Historically, parents of children with IDD—which includes ADD/ADHD, autism spectrum disorders, traumatic brain injury, Down Syndrome, learning disabilities, Cerebral Palsy, and physical conditions including vision and hearing impairments—have searched for resources to help their children by themselves and keep reinventing the wheel, Hansen Blair said.

“Parents no longer need to exhaust themselves looking for help—the legwork has already been done,” she said. An online site is a very convenient way to get continually updated information, and connect parents with one another.

A Dream Come True

The project is not only a passion, but very personal for many Stepping Up Moving Forward members who have children with an IDD and experienced these struggles first hand.

Chloette Haley’s son, now 23, cried 17 hours a day for the first few years of his life.

“He was our first and when I would take him to the doctor and explain that I felt something was wrong, I was told ‘it is colic,’” Haley said.

Because Haley’s instincts told her something was “just not right,” she eventually asked to see the head doctor of the clinic.

“I explained, ‘He doesn't want to eat, and when he does, he perspires,’” Haley said. I don't think that is part of colic is it?"

The doctor agreed and sent Haley and her husband directly to the heart clinic at Minneapolis Children's Hospital.

“After a Friday afternoon filled with tests and lots of questions, the cardiologist came into the room and said to me and my husband, ‘Have you ever noticed that your son doesn't look like either of you?’

Haley’s responded by pointing out that he has her blue eyes and nose and his father’s fingers.

‘”Looking back, this was my first significant experience of feeling the need to defend and claim our son from a world that seemed cold and uncaring,” Haley said.

The cardiologist proceeded to tell the Haleys their son had Williams Syndrome—and he would be significantly developmentally delayed.

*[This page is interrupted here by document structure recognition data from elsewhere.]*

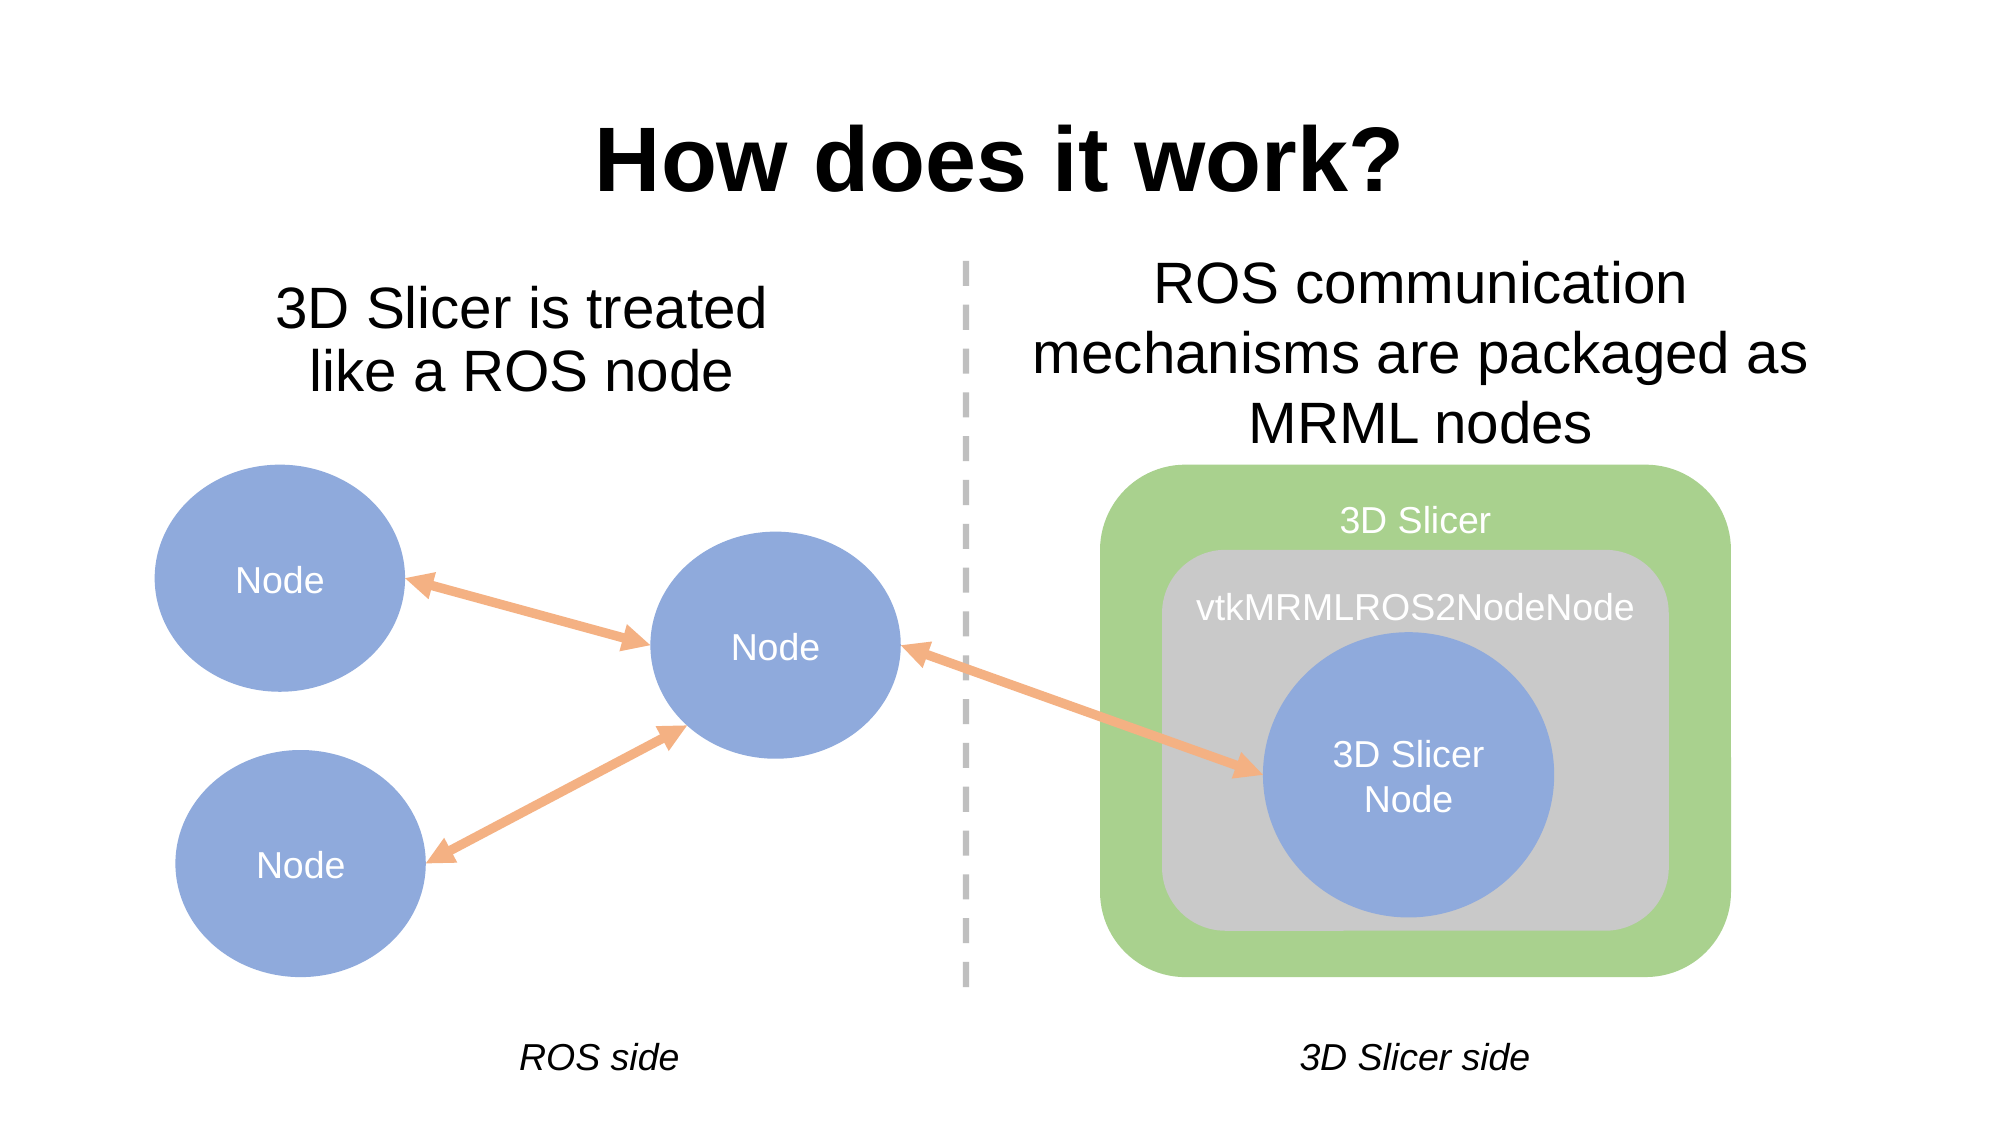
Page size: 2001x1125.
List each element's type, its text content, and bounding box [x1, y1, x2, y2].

text_box How does it work? [137, 52, 1863, 270]
text_box 3D Slicer [1098, 463, 1733, 979]
text_box Node [174, 748, 427, 979]
text_box 3D Slicer side [1284, 1025, 1558, 1086]
text_box [425, 725, 688, 864]
text_box vtkMRMLROS2NodeNode [1160, 548, 1670, 932]
text_box ROS side [504, 1025, 710, 1086]
text_box 3D Slicer is treated like a ROS node [212, 270, 832, 432]
text_box 3D Slicer Node [1261, 631, 1556, 919]
text_box Node [153, 463, 407, 693]
text_box [405, 575, 651, 648]
text_box ROS communication mechanisms are packaged as MRML nodes [979, 237, 1863, 463]
text_box [900, 643, 1263, 777]
text_box Node [649, 530, 902, 760]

“There were no nurses around, no social worker, just a diagnosis that sounded like the end of the world,” she said. “We were sent home as if we had just been told our son had a common cold with no information, no words of comfort ... nothing.

“While I thought something was making my son unhappy and extremely uncomfortable, never did a diagnosis like this enter my mind,” she continued. “I was in shock. I was numb.”

Haley’s husband, took action and called the March of Dimes in New York City, where the couple was turned on to “a bit more information” and given the contact information for the national Williams Syndrome Association.

“The trail from this point has been a bit like living in a corn maze,” Haley said. “The kind where you panic because you can't find your way out."

ConnectWC will help other parents avoid what the Haley family went through 23 years ago, she said.

“They will be lead through the process of what to do when you suspect something is wrong, or what to do if you already have a diagnosis,” she said. “They will not have to ‘write the manual’ for themselves, but rather go about the business of their family—loving and raising a child with developmental disabilities in a community where they are understood and belong.”